I have just come across an article in Newsweek (21 January 2008) called Leaders for a New Age that contends we are now seeing the rise to political power of the post-baby boomers:
"men and women too young to have been shaped by either of the two major ideological contests of the 20th century—the battle against fascism and the long twilight struggle against communism."
The examples discussed include British foreign secretary David Miliband, Conservative Party leader David Cameron, Sweden's Prime Minister Fredrik Reinfeldt, France's Justice Minister Rachida Dati, Helle Thorning-Schmidt, leader of Denmark's Social Democrats and, of course, U.S. Senator Barack Obama, who has a chance of winning the Democratic presidential nomination.
"Compared with the baby boomers, they are more technocratic, more global in outlook, more comfortable with technology, more idealistic and yet less ideological and less invested in old debates . . . Instead, the new generation has been influenced by the end of the cold war, September 11 and the Iraq War."
In terms of policies, the authors suggest a direction of travel: support for "the continued spread of democracy and liberalism, particularly to Muslim nations," optimism "about the long-term prospects of reining in Islamic terrorism" and general support for "globalization." According to the article, the new generation is much more focused than its predecessors on climate change as well as immigration and its challenges to cultural identity.
The article may speak too soon.
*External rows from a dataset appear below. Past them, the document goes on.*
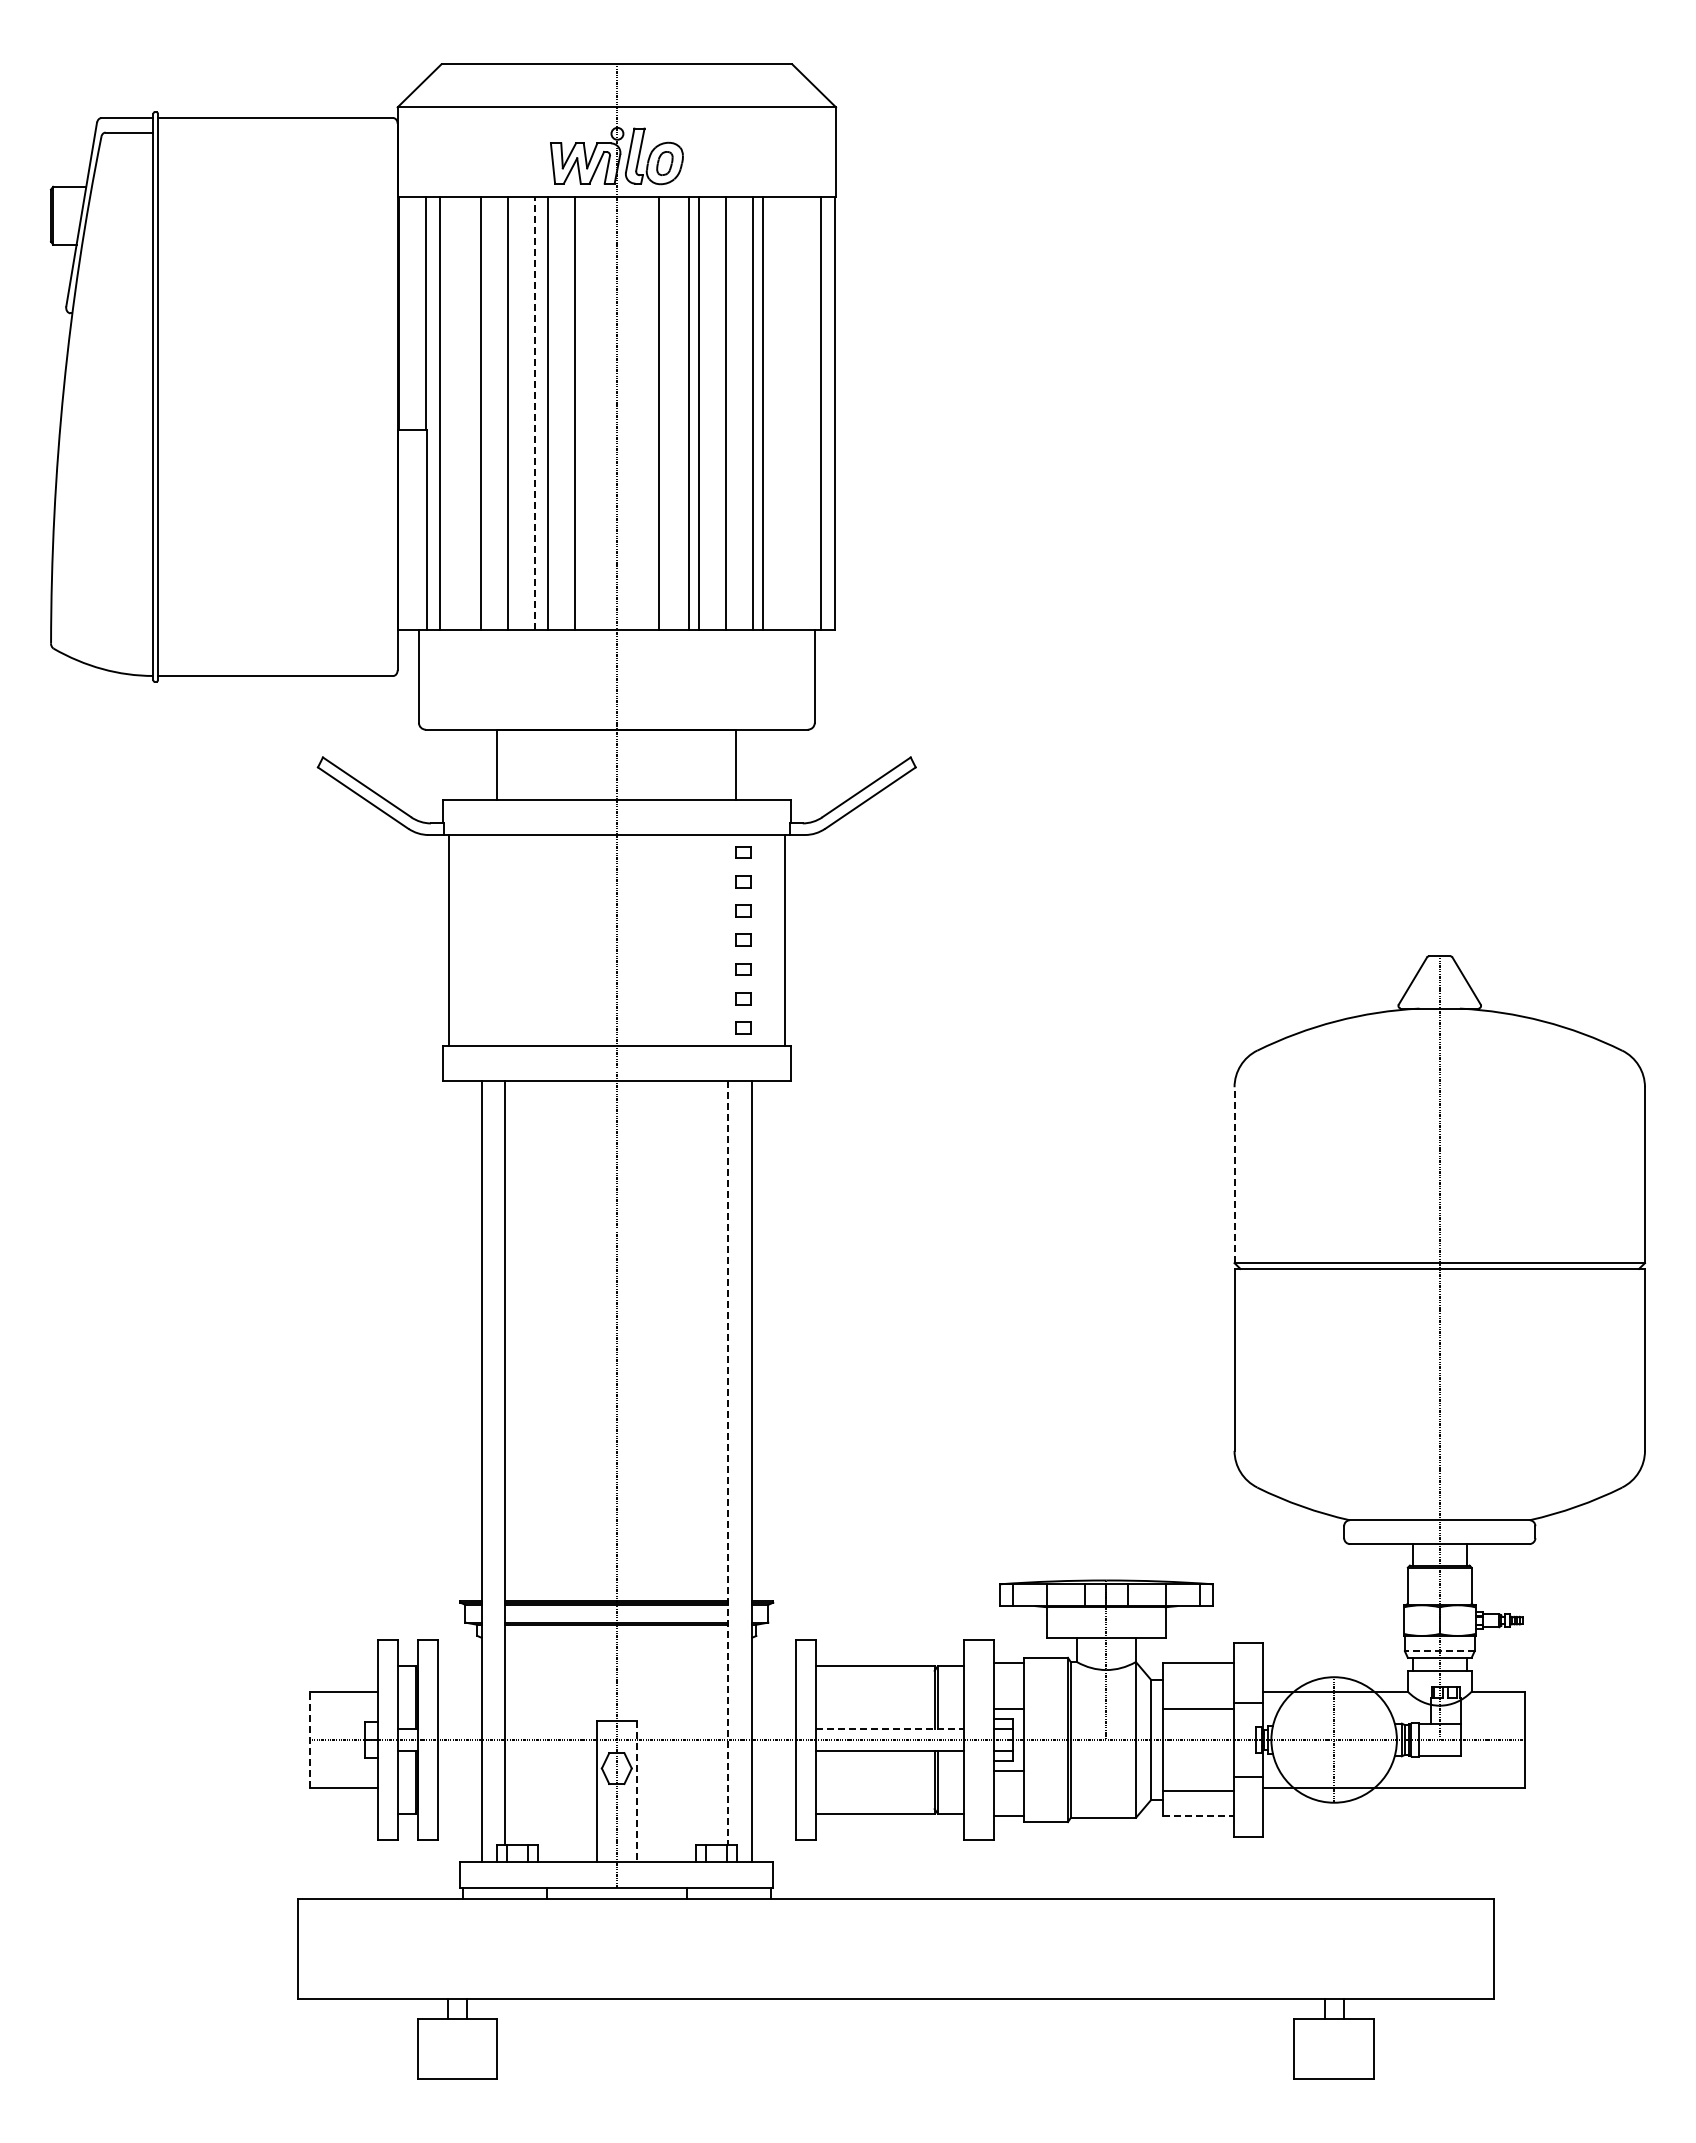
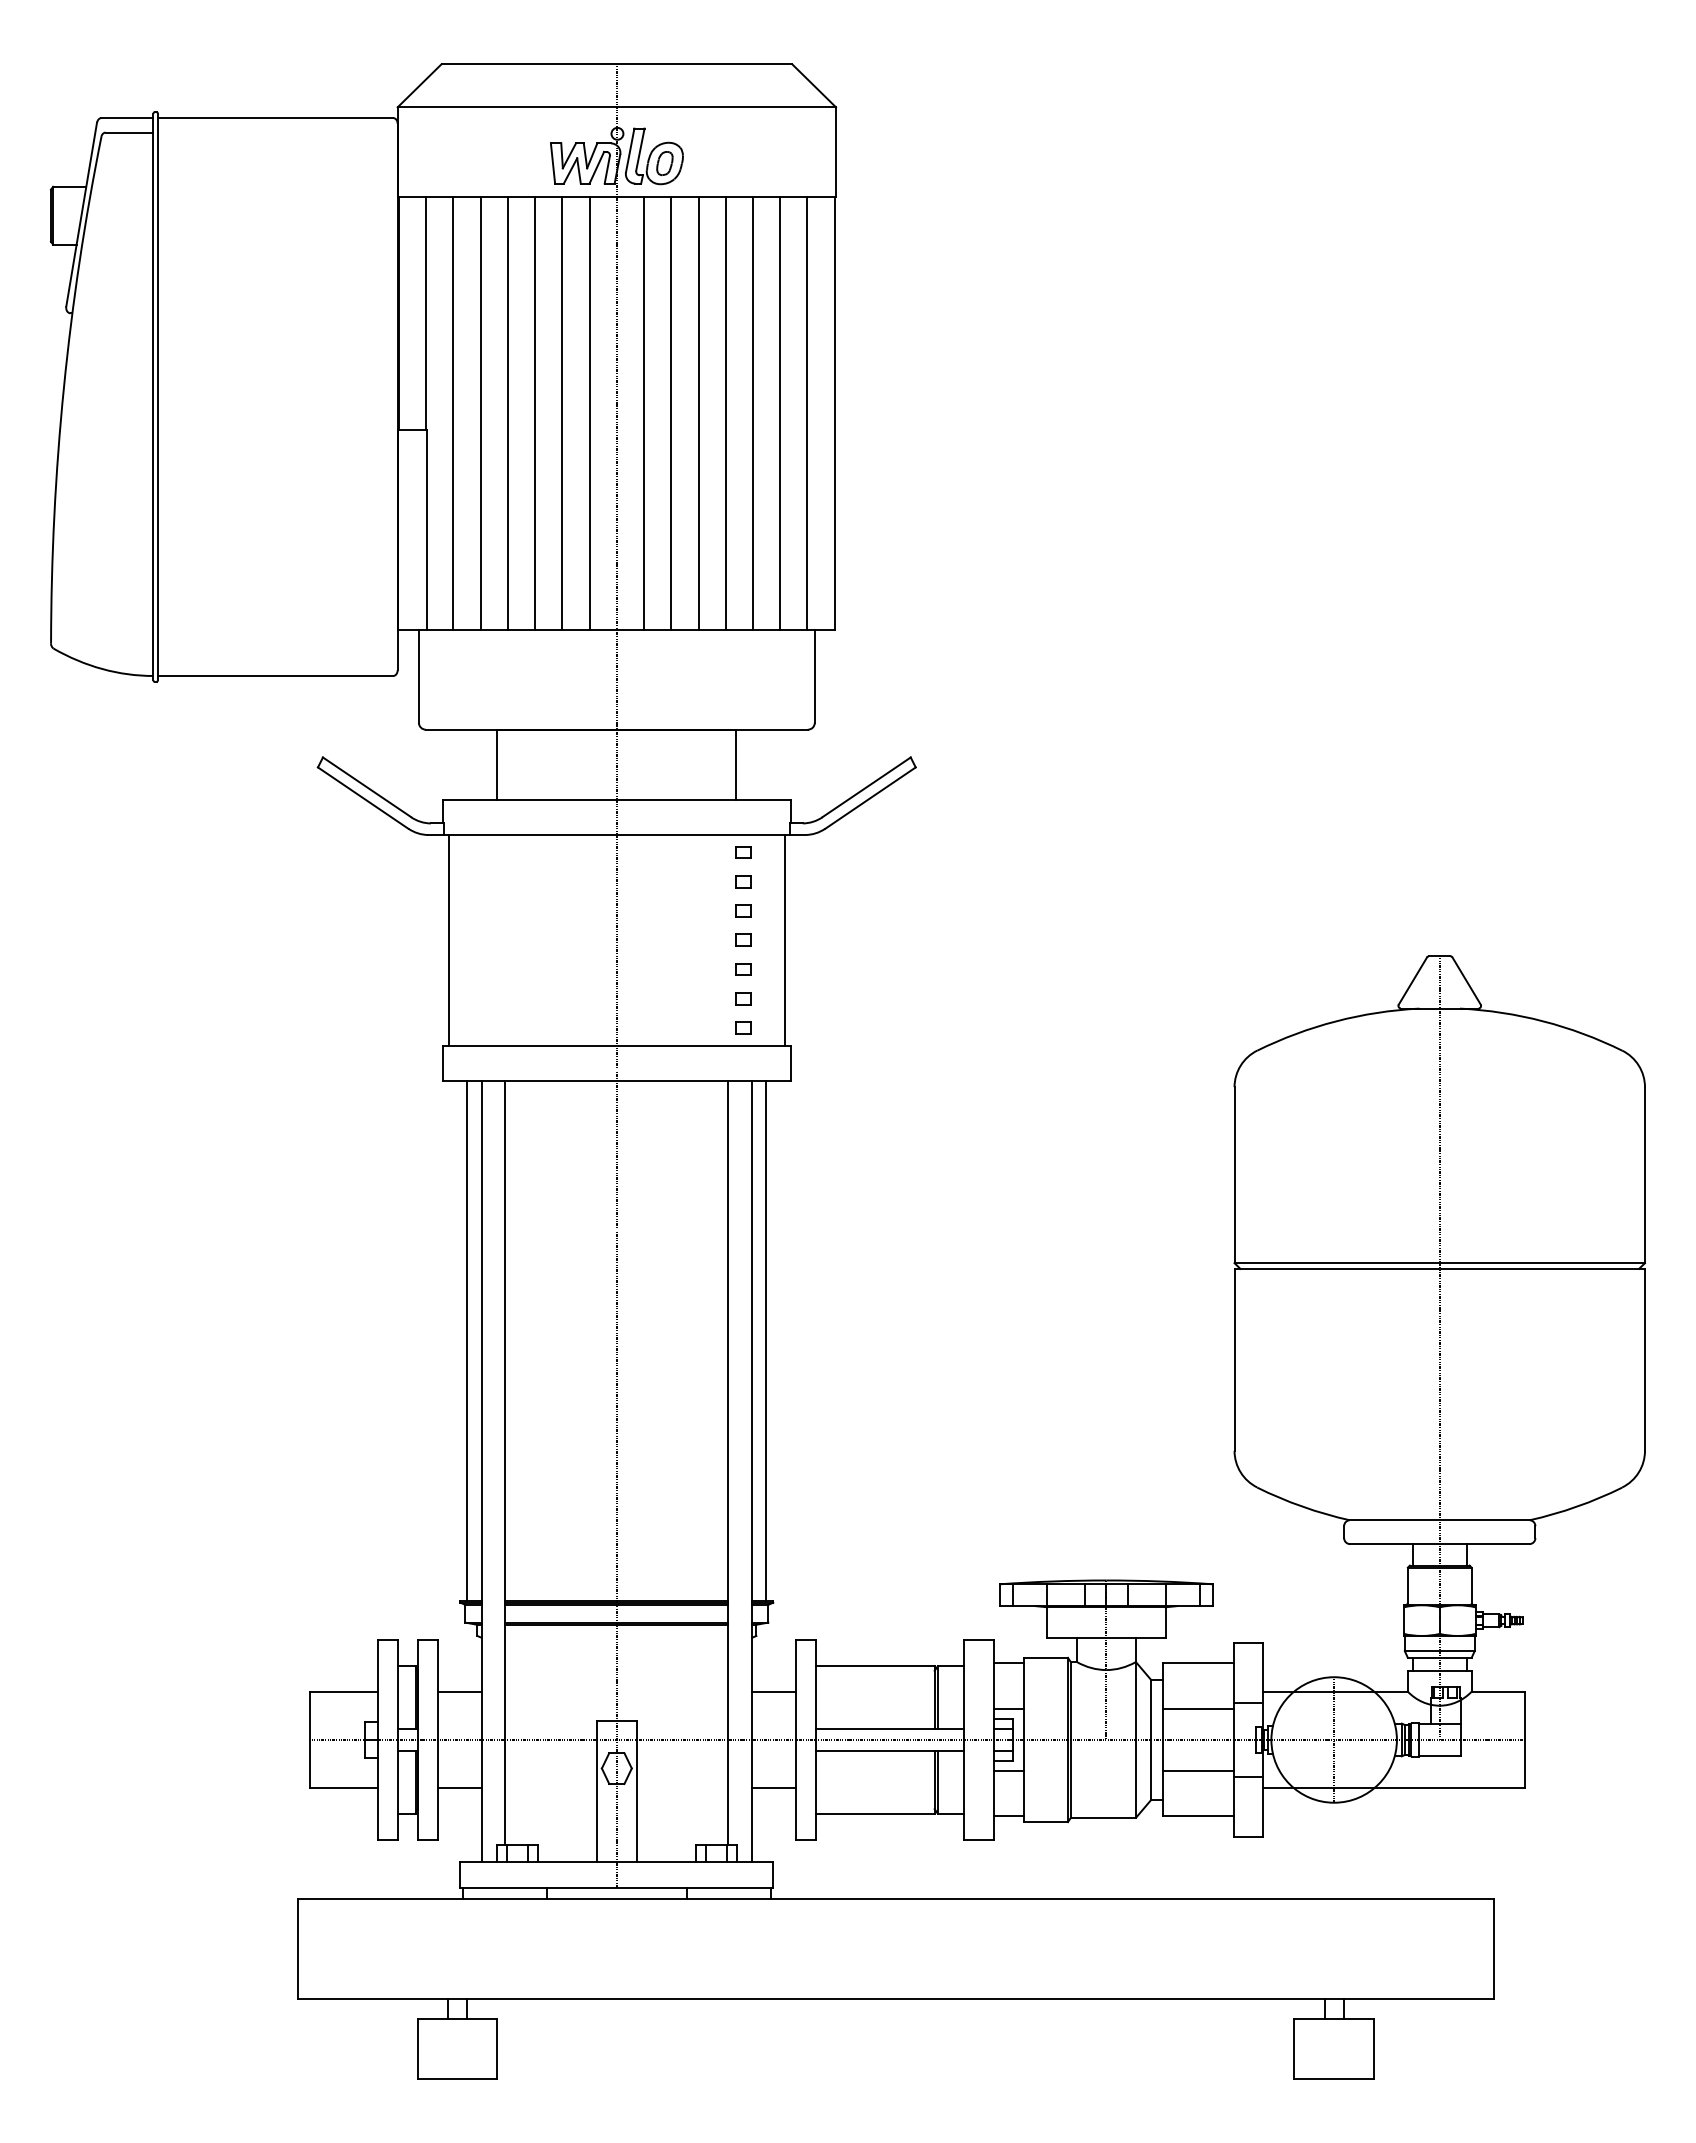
line at (440, 413) position: (440, 413) -> (453, 413)
line at (535, 413): dashed -> solid
line at (548, 413) position: (548, 413) -> (562, 413)
line at (574, 413) position: (574, 413) -> (589, 413)
line at (659, 413) position: (659, 413) -> (644, 413)
line at (689, 413) position: (689, 413) -> (671, 413)
line at (763, 413) position: (763, 413) -> (780, 413)
line at (821, 413) position: (821, 413) -> (807, 413)
line at (1234, 1175): dashed -> solid
line at (467, 1340): none -> present
line at (766, 1340): none -> present
line at (728, 1462): dashed -> solid
line at (1439, 1651): dashed -> solid
line at (459, 1691): none -> present
line at (774, 1691): none -> present
line at (890, 1728): dashed -> solid
line at (310, 1739): dashed -> solid
line at (459, 1788): none -> present
line at (774, 1788): none -> present
line at (636, 1791): dashed -> solid
line at (1197, 1791) position: (1197, 1791) -> (1197, 1771)
line at (1198, 1816): dashed -> solid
A boomer has only just become president of France. Last year, Ms Thorne-Schmidt was defeated at the polls by another. Senator Hilary Clinton, queen of the boomers, may well see off Senator Obama. In other ways, it is too simplistic, glossing too easily over old arguments. On Europe, for instance, there is still a gulf between David Miliband and David Cameron. Britain's political argument over the future of work and pensions policy is unlikely to be reduced to:
"widespread support for a state-provided social safety net, coupled with a realization . . . that current benefits and the tax systems that support them have become overly burdensome and must be reformed."
Also, some boomer politicians, such as Tony Blair, hold many of the views described in the article.
Still, the generational divide in politics is overlooked far too often. Having been born in 1962, I am technically a boomer. But having been active in "progressive" parties in two countries, I have often noticed that the boomers involved have a different mindset from myself and many contemporaries. This has been most noticeable on matters economic. The liberal and left political boomers have tended to be less concerned about arguments over public debt and inflation, more interested in foreign policy and (in New Zealand at least) gender and human rights. Historically, they have also been more likely to prefer statist policies - taxes, spending, regulation - over market-based policies. There was usually common ground, however, over human rights, feminism and gay rights.
Personally, I put this down to the oil shocks and the great inflation of the 1970s, which produced different expectations in my age group and profoundly changed the intellectual climate in western countries. Liberals and social democrats who became interested in politics around this time arrived at a perplexing, uneasy turning point between the politics of values and money, equity and efficiency, ends and means.
In my experience, inside and outside of the political world, the twentysomethings, the true children of the market, are something else again: much less interested in party politics, less likely to see politics as providing solutions to problems like climate change, more concerned with packaged campaigns and causes (see Make Poverty History), more likely to perceive themselves as "consumers" with entitlements in all spheres -and therefore more demanding of personalised public services. They may also be more ambivalent about civil liberties and personal freedoms.
Yes, this is all subjective. So it would be fascinating though to see some detailed studies of the differing political attitudes of the differing age groups - say, the boomers, the Abba-Star Wars generation and the children of the market. I am sure they would present some big threats and opportunities for Liberal Democrats. Voters with a more positive, more outward-looking, more tolerant, more idealistic outlook may be more receptive to a liberal story, told by a new, post-boomer leader. On the other hand, what if (and this only a suggestion) most voters aged under 40 -- the groups where we have done well in recent general elections -- don't relate at all well to our version of social liberalism and essentially see schools and hospitals as goods that they purchase with their tax money? It would be useful to look and plan ahead, rather than seeing what happens and then reacting, as has happened all too often in the past.